▶ **How to complete this task**
Skip the pictures. Give all the data again exactly.

== Stored data ==

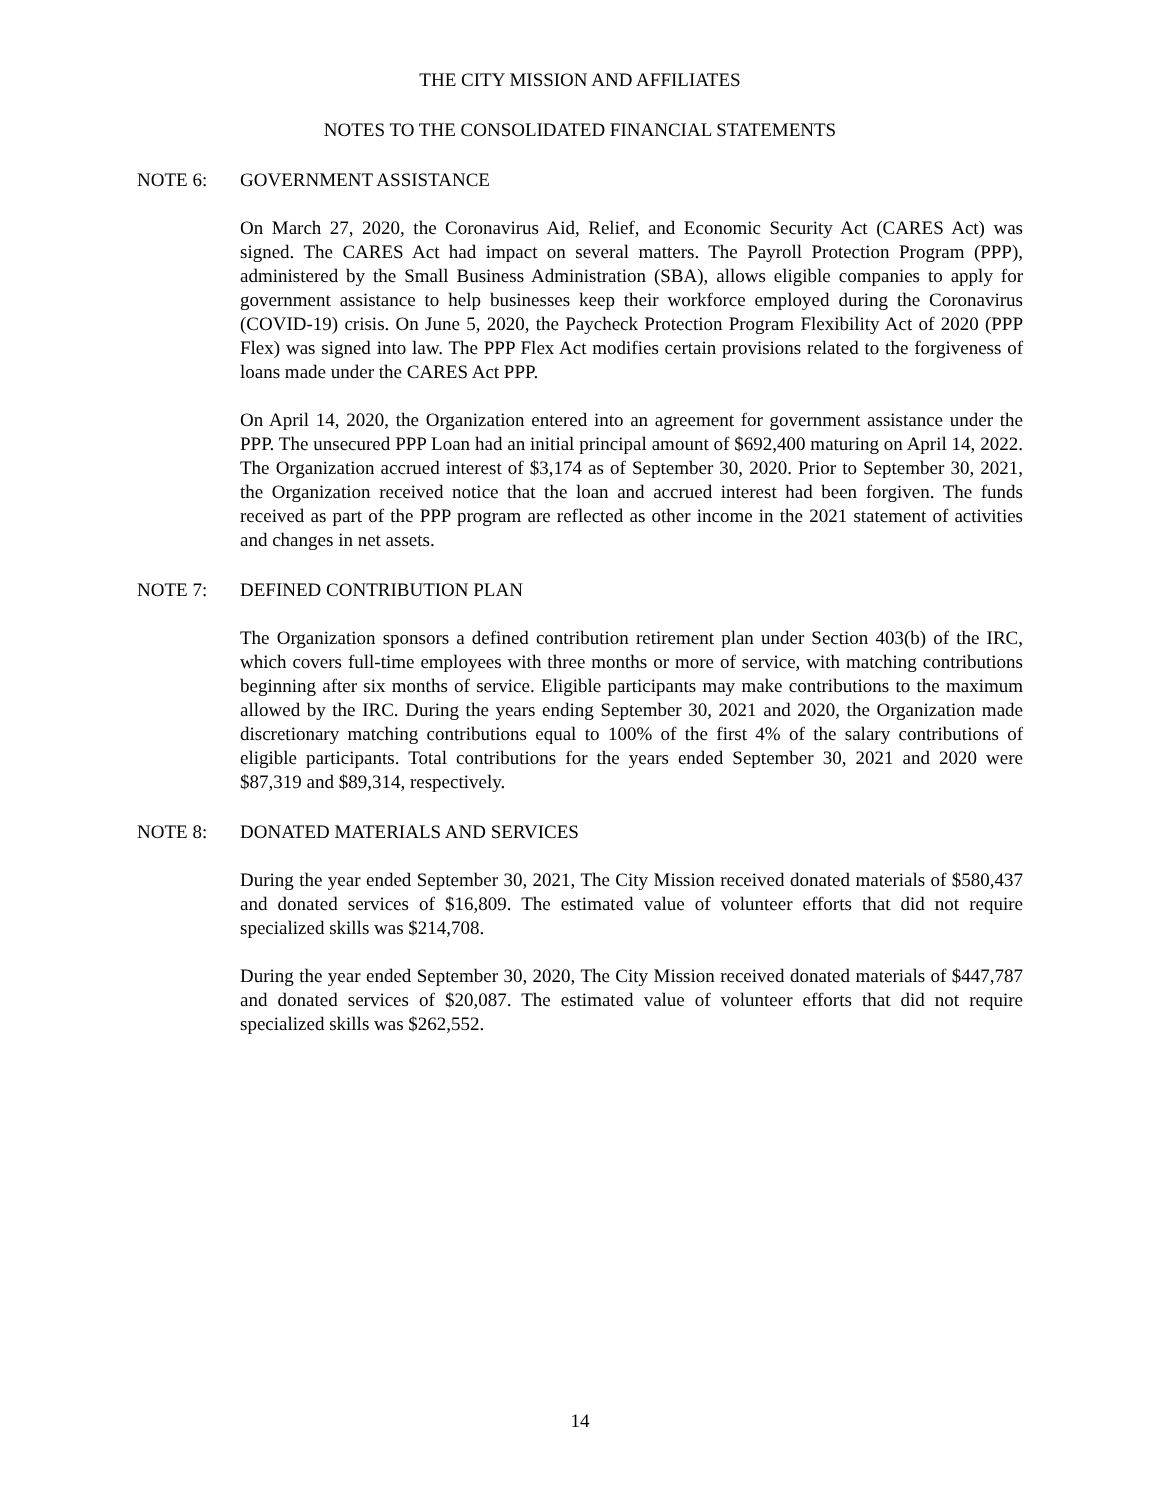THE CITY MISSION AND AFFILIATES
NOTES TO THE CONSOLIDATED FINANCIAL STATEMENTS
NOTE 6: GOVERNMENT ASSISTANCE
On March 27, 2020, the Coronavirus Aid, Relief, and Economic Security Act (CARES Act) was signed. The CARES Act had impact on several matters. The Payroll Protection Program (PPP), administered by the Small Business Administration (SBA), allows eligible companies to apply for government assistance to help businesses keep their workforce employed during the Coronavirus (COVID-19) crisis. On June 5, 2020, the Paycheck Protection Program Flexibility Act of 2020 (PPP Flex) was signed into law. The PPP Flex Act modifies certain provisions related to the forgiveness of loans made under the CARES Act PPP.
On April 14, 2020, the Organization entered into an agreement for government assistance under the PPP. The unsecured PPP Loan had an initial principal amount of $692,400 maturing on April 14, 2022. The Organization accrued interest of $3,174 as of September 30, 2020. Prior to September 30, 2021, the Organization received notice that the loan and accrued interest had been forgiven. The funds received as part of the PPP program are reflected as other income in the 2021 statement of activities and changes in net assets.
NOTE 7: DEFINED CONTRIBUTION PLAN
The Organization sponsors a defined contribution retirement plan under Section 403(b) of the IRC, which covers full-time employees with three months or more of service, with matching contributions beginning after six months of service. Eligible participants may make contributions to the maximum allowed by the IRC. During the years ending September 30, 2021 and 2020, the Organization made discretionary matching contributions equal to 100% of the first 4% of the salary contributions of eligible participants. Total contributions for the years ended September 30, 2021 and 2020 were $87,319 and $89,314, respectively.
NOTE 8: DONATED MATERIALS AND SERVICES
During the year ended September 30, 2021, The City Mission received donated materials of $580,437 and donated services of $16,809. The estimated value of volunteer efforts that did not require specialized skills was $214,708.
During the year ended September 30, 2020, The City Mission received donated materials of $447,787 and donated services of $20,087. The estimated value of volunteer efforts that did not require specialized skills was $262,552.
14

===

▶ **Answer section**
THE CITY MISSION AND AFFILIATES
NOTES TO THE CONSOLIDATED FINANCIAL STATEMENTS
NOTE 6: GOVERNMENT ASSISTANCE
On March 27, 2020, the Coronavirus Aid, Relief, and Economic Security Act (CARES Act) was signed. The CARES Act had impact on several matters. The Payroll Protection Program (PPP), administered by the Small Business Administration (SBA), allows eligible companies to apply for government assistance to help businesses keep their workforce employed during the Coronavirus (COVID-19) crisis. On June 5, 2020, the Paycheck Protection Program Flexibility Act of 2020 (PPP Flex) was signed into law. The PPP Flex Act modifies certain provisions related to the forgiveness of loans made under the CARES Act PPP.
On April 14, 2020, the Organization entered into an agreement for government assistance under the PPP. The unsecured PPP Loan had an initial principal amount of $692,400 maturing on April 14, 2022. The Organization accrued interest of $3,174 as of September 30, 2020. Prior to September 30, 2021, the Organization received notice that the loan and accrued interest had been forgiven. The funds received as part of the PPP program are reflected as other income in the 2021 statement of activities and changes in net assets.
NOTE 7: DEFINED CONTRIBUTION PLAN
The Organization sponsors a defined contribution retirement plan under Section 403(b) of the IRC, which covers full-time employees with three months or more of service, with matching contributions beginning after six months of service. Eligible participants may make contributions to the maximum allowed by the IRC. During the years ending September 30, 2021 and 2020, the Organization made discretionary matching contributions equal to 100% of the first 4% of the salary contributions of eligible participants. Total contributions for the years ended September 30, 2021 and 2020 were $87,319 and $89,314, respectively.
NOTE 8: DONATED MATERIALS AND SERVICES
During the year ended September 30, 2021, The City Mission received donated materials of $580,437 and donated services of $16,809. The estimated value of volunteer efforts that did not require specialized skills was $214,708.
During the year ended September 30, 2020, The City Mission received donated materials of $447,787 and donated services of $20,087. The estimated value of volunteer efforts that did not require specialized skills was $262,552.
14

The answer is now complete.